#### Task requirements
In the listing below, count the lines containing the string "BNDES". Reply with that number only.

#### Source material

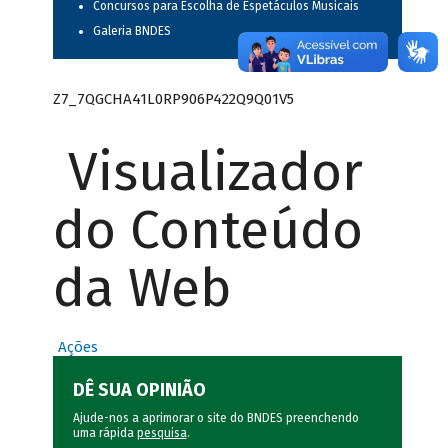
Concursos para Escolha de Espetáculos Musicais
Galeria BNDES
Z7_7QGCHA41L0RP906P422Q9Q01V5
Visualizador
do Conteúdo
da Web
Ações
DÊ SUA OPINIÃO
Ajude-nos a aprimorar o site do BNDES preenchendo
uma rápida
pesquisa
.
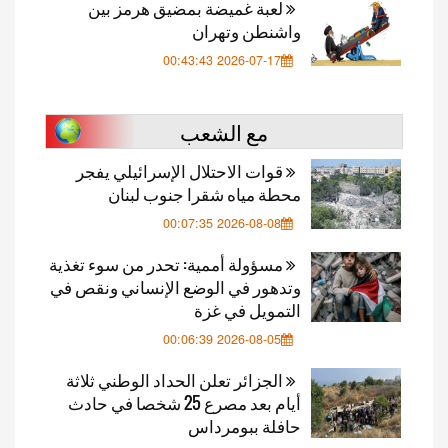
لعبة غميضة بمضيق هرمز بين
واشنطن وتهران
2026-07-17 00:43:43
مع الشعب
قوات الاحتلال الإسرائيلي يفجر
محطة مياه شقرا جنوب لبنان
2026-08-08 00:07:35
مسؤولة أممية: تحدر من سوء تغذية
وتدهور في الوضع الإنساني ونقص في
التمويل في غزة
2026-08-05 00:06:39
الجزائر تعلن الحداد الوطني ثلاثة
أيام بعد مصرع 25 شخصا في حادث
حافلة ببومرداس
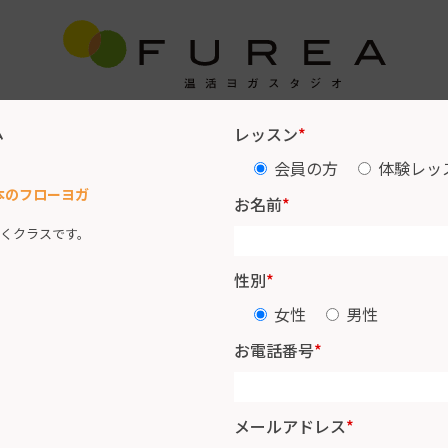
ム
レッスン
*
レッスンスケジュール
インストラクター紹介
お客様の声
会員の方
体験レッ
) 基本のフローヨガ
お名前
*
くクラスです。
性別
*
女性
男性
お電話番号
*
メールアドレス
*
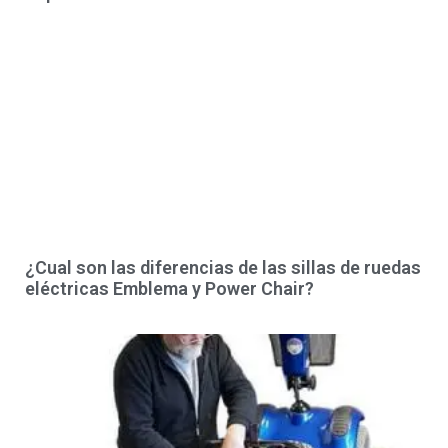
¿Cual son las diferencias de las sillas de ruedas
eléctricas Emblema y Power Chair?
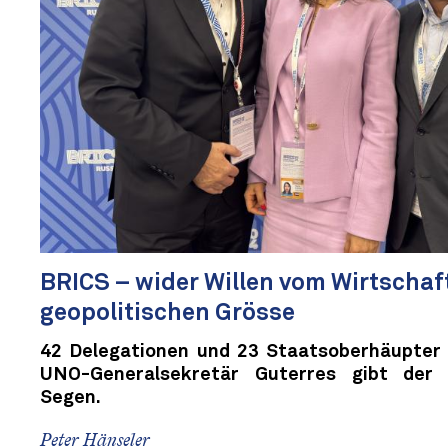
BRICS – wider Willen vom Wirtschaf
geopolitischen Grösse
42 Delegationen und 23 Staatsoberhäupter t
UNO-Generalsekretär Guterres gibt der M
Segen.
Peter Hänseler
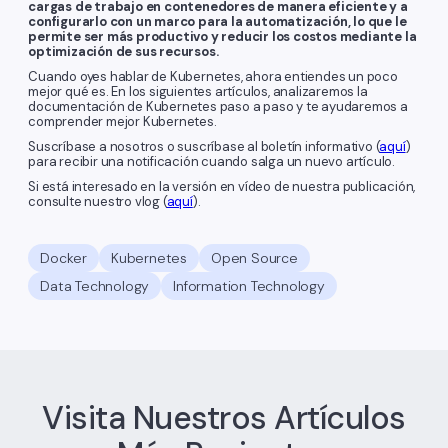
cargas de trabajo en contenedores de manera eficiente y a
configurarlo con un marco para la automatización, lo que le
permite ser más productivo y reducir los costos mediante la
optimización de sus recursos.
Cuando oyes hablar de Kubernetes, ahora entiendes un poco
mejor qué es. En los siguientes artículos, analizaremos la
documentación de Kubernetes paso a paso y te ayudaremos a
comprender mejor Kubernetes.
Suscríbase a nosotros o suscríbase al boletín informativo (
aquí
)
para recibir una notificación cuando salga un nuevo artículo.
Si está interesado en la versión en vídeo de nuestra publicación,
consulte nuestro vlog (
aquí
).
Docker
Kubernetes
Open Source
Data Technology
Information Technology
Visita Nuestros Artículos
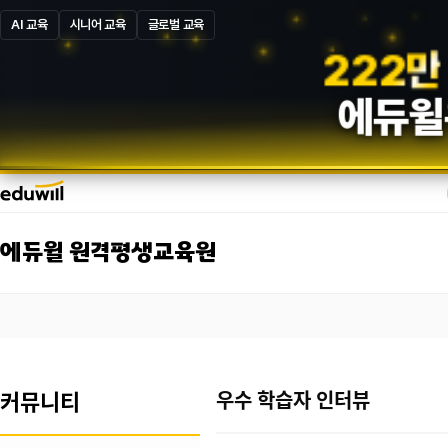
AI 교육
시니어 교육
글로벌 교육
5
8
7
만
에듀윌
에듀윌 원격평생교육원
커뮤니티
우수 학습자 인터뷰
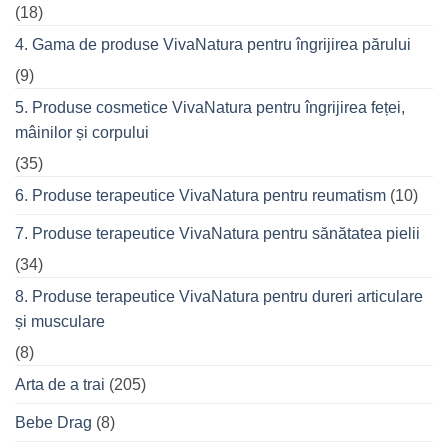
(18)
4. Gama de produse VivaNatura pentru îngrijirea părului
(9)
5. Produse cosmetice VivaNatura pentru îngrijirea feței,
mâinilor și corpului
(35)
6. Produse terapeutice VivaNatura pentru reumatism
(10)
7. Produse terapeutice VivaNatura pentru sănătatea pielii
(34)
8. Produse terapeutice VivaNatura pentru dureri articulare
și musculare
(8)
Arta de a trai
(205)
Bebe Drag
(8)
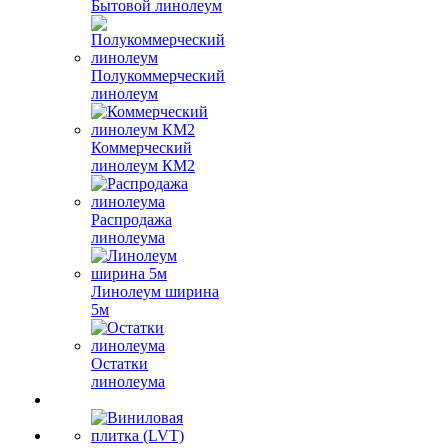
Бытовой линолеум
Полукоммерческий
линолеум
Коммерческий
линолеум КМ2
Распродажа
линолеума
Линолеум ширина
5м
Остатки
линолеума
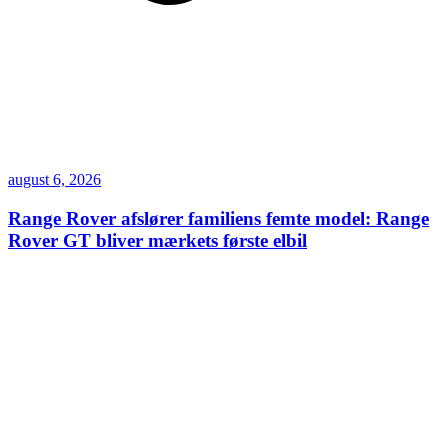
august 6, 2026
Range Rover afslører familiens femte model: Range
Rover GT bliver mærkets første elbil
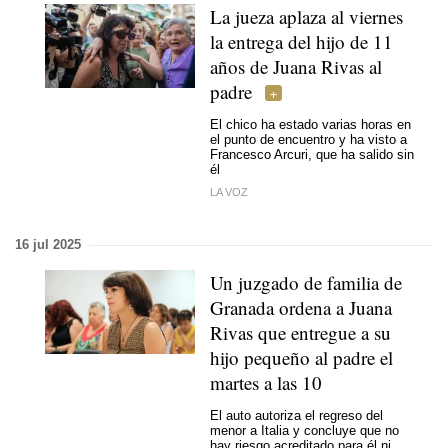
La jueza aplaza al viernes
la entrega del hijo de 11
años de Juana Rivas al
padre
El chico ha estado varias horas en
el punto de encuentro y ha visto a
Francesco Arcuri, que ha salido sin
él
LA VOZ
16 jul 2025
Un juzgado de familia de
Granada ordena a Juana
Rivas que entregue a su
hijo pequeño al padre el
martes a las 10
El auto autoriza el regreso del
menor a Italia y concluye que no
hay riesgo acreditado para él ni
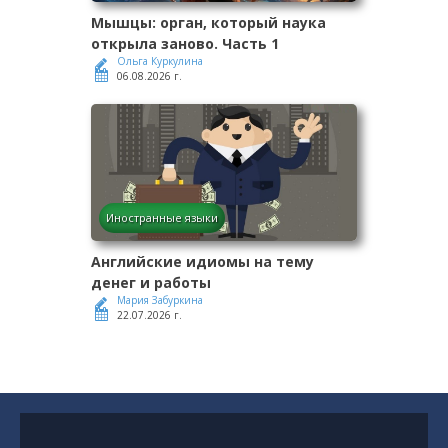
Мышцы: орган, который наука
открыла заново. Часть 1
Ольга Куркулина
06.08.2026 г.
Иностранные языки
Английские идиомы на тему
денег и работы
Мария Забуркина
22.07.2026 г.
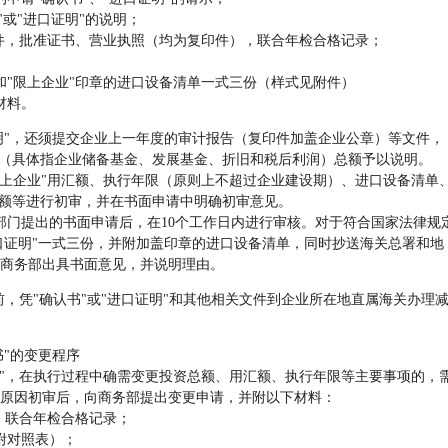
或"进口证明"的说明；
件，批准证书、营业执照（均为复印件），联合年检合格记录；
"限上企业"印章的进口设备清单一式三份（样式见附件）
材料。
证明"，还须提交企业上一年度的审计报告（复印件加盖企业公章）等文件，
"（具体指企业储备基金、发展基金、折旧和税后利润）总额予以说明。
上企业"用汇额、执行年限（原则上不超过企业建设期）、进口设备清单
总额等进行初审，并在书面申请中明确初审意见。
门提出的书面申请后，在10个工作日内进行审核。对于符合国家法律规
进口证明"一式三份，并附加盖印章的进口设备清单，同时抄送海关总署和地
商务部出具书面意见，并说明理由。
，凭"确认书"或"进口证明"和其他相关文件到企业所在地直属海关办理
"的变更程序
"，在执行过程中确需变更投资总额、用汇额、执行年限等主要事项的，
原因初审后，向商务部提出变更申请，并附以下材料：
，联合年检合格记录；
附对照表）；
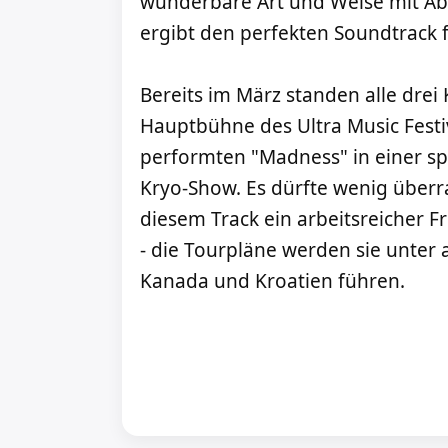
wunderbare Art und Weise mit Abe
ergibt den perfekten Soundtrack
Bereits im März standen alle dre
Hauptbühne des Ultra Music Festiv
performten "Madness" in einer s
Kryo-Show. Es dürfte wenig überr
diesem Track ein arbeitsreicher 
- die Tourpläne werden sie unter
Kanada und Kroatien führen.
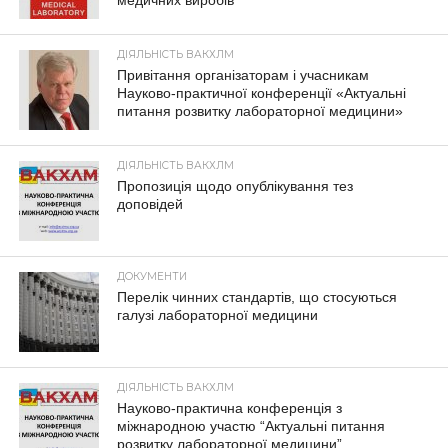
ДІЯЛЬНІСТЬ ВАКХЛМ
Привітання організаторам і учасникам
Науково-практичної конференції «Актуальні
питання розвитку лабораторної медицини»
ДІЯЛЬНІСТЬ ВАКХЛМ
Пропозиція щодо опублікування тез
доповідей
ДОКУМЕНТИ
Перелік чинних стандартів, що стосуються
галузі лабораторної медицини
ДІЯЛЬНІСТЬ ВАКХЛМ
Науково-практична конференція з
міжнародною участю “Актуальні питання
розвитку лабораторної медицини”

#### Written response
2